Part 5 — Coupling-based Gaussianization
Coupling is the expressive engine of modern Gaussianization. A coupling layer splits
the coordinates with a mask, copies the passive half through, and transforms the
active half with a bijector whose parameters are predicted by a conditioner
network from the passive half. From that one move follow a triangular Jacobian (free
log-det), an analytic inverse (no network inversion), and arbitrary expressiveness
(the conditioner can be any network) — which is why coupling flows scale across
modalities. This part builds the pattern piece by piece, then revisits coupling
against the diagonal flows of Part 4, grounded in
gauss_flows.
Training uses a small optax loop (gradient clipping + one-cycle cosine LR) on the
gauss_flows couplings directly.
Notebooks¶
| # | notebook | master list | what you take away |
|---|---|---|---|
| 00 | The coupling pattern | 5.1–5.3 | split/condition/transform; triangular Jacobian → free log-det; analytic inverse |
| 01 | Bijector menu | 5.4–5.7 | affine / mixture-CDF / deep-sigmoid / RQ-spline as 1-D maps; expressiveness |
| 02 | Conditioner architectures | 5.8–5.10, 5.16 | the conditioner is the engine; capacity sweep; log_scale_bound stability |
| 03 | Mask design | 5.18–5.19 | a fixed mask leaves half untouched; alternate so every coord gets both roles |
| 04 | Diagonal vs coupling | 4.4 | parameter-fair: coupling is more param-efficient for non-separable structure |
| 05 | RBIG warm-start (coupling) | 3.8 | fit_rbig_coupling; the zero-kernel contract |
| 06 | Coupling ↔ diagonal equivalence | 5.20 | zero-kernel coupling is the diagonal flow; training breaks it |
| 07 | Depth, residual coupling & stability | 5.21–5.22 | depth → expressiveness; gradient norm vs depth; residual coupling preview |
The headline: the conditioner¶
The bijector is a triangular wrapper that makes the log-det free; the conditioner is where the modelling power lives (notebook 02). Every structured-data part revisits this slot and plugs in a modality-appropriate network — CNN for images (Part 12), RNN/Transformer for sequences (Part 11), GNN/equivariant for graphs and symmetric domains (Parts 12–13). Coupling generalises because only the conditioner changes.

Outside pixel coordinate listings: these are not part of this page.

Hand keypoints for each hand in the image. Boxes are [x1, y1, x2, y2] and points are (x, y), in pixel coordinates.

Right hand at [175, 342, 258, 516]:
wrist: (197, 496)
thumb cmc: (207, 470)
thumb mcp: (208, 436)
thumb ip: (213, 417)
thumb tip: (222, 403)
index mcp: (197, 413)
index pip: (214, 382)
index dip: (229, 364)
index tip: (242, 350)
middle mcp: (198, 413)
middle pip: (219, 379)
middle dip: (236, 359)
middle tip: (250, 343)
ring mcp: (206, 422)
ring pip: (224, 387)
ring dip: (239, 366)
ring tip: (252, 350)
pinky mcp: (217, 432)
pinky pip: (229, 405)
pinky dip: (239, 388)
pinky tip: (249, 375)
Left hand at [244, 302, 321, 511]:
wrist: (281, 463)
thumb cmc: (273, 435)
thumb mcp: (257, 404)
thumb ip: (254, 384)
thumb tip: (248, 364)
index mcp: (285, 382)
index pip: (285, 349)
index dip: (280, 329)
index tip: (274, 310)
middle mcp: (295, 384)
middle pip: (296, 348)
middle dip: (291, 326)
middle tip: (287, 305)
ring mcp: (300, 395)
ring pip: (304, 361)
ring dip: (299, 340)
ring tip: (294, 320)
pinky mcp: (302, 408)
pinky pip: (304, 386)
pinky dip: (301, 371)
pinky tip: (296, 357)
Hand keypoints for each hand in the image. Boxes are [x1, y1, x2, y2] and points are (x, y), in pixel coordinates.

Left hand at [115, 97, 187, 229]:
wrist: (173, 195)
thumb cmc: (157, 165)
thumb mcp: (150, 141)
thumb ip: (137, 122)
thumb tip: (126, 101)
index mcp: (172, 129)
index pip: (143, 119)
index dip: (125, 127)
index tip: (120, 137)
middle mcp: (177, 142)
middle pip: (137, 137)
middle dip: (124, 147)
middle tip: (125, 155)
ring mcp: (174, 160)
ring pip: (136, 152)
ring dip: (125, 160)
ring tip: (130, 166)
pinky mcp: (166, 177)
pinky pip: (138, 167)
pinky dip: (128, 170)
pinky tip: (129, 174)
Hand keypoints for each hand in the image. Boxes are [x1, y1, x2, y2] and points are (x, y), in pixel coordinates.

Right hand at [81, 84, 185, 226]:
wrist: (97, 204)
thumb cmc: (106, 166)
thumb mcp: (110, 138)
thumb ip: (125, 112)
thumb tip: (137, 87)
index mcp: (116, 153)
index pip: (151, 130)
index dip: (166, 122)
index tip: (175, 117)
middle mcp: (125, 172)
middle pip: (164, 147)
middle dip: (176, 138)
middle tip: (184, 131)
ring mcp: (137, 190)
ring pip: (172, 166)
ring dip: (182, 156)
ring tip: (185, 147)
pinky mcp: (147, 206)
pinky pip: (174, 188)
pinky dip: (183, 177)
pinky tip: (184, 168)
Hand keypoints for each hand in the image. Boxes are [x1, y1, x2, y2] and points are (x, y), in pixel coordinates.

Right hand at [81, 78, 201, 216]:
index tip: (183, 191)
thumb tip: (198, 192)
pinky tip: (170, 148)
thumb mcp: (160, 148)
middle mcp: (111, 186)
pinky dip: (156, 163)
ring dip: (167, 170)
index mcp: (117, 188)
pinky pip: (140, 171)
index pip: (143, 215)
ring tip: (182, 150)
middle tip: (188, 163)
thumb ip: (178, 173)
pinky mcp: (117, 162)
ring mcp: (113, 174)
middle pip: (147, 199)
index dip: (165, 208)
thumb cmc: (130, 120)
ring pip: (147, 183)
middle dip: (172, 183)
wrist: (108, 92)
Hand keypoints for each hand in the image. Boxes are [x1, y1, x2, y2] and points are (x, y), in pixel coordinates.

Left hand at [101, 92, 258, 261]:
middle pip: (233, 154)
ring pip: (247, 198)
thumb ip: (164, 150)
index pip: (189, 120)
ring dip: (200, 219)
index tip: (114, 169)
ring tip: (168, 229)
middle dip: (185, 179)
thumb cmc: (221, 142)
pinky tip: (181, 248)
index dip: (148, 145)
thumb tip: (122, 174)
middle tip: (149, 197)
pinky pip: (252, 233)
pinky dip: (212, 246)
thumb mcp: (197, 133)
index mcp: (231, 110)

Threads — and the two notebooks from Part 4¶
Notebooks 04 (diagonal vs coupling) and 05 (coupling warm-start) were drafted in Part 4 and live here, where they belong: they compare coupling against the diagonal flows of Part 4 and lead into the formal coupling ↔ diagonal equivalence (06). That equivalence closes a loop from Part 4: RBIG = diagonal Gaussianization flow = zero-kernel coupling flow — one function, three parameterisations, with training the only thing that switches the conditioner on.
Running¶
Same uv environment as the earlier parts (rbig + gauss_flows + optax + a
Jupyter stack):
cd projects/gaussianization
.venv-tutorials/bin/jupyter nbconvert --to notebook --execute --inplace \
notebooks/05_coupling/0*.ipynb --ExecutePreprocessor.timeout=600Notebooks are paired (jupytext, py:percent) and set jax_enable_x64. Most run in
under a minute; the bijector / conditioner sweeps (01, 02) take a couple of minutes.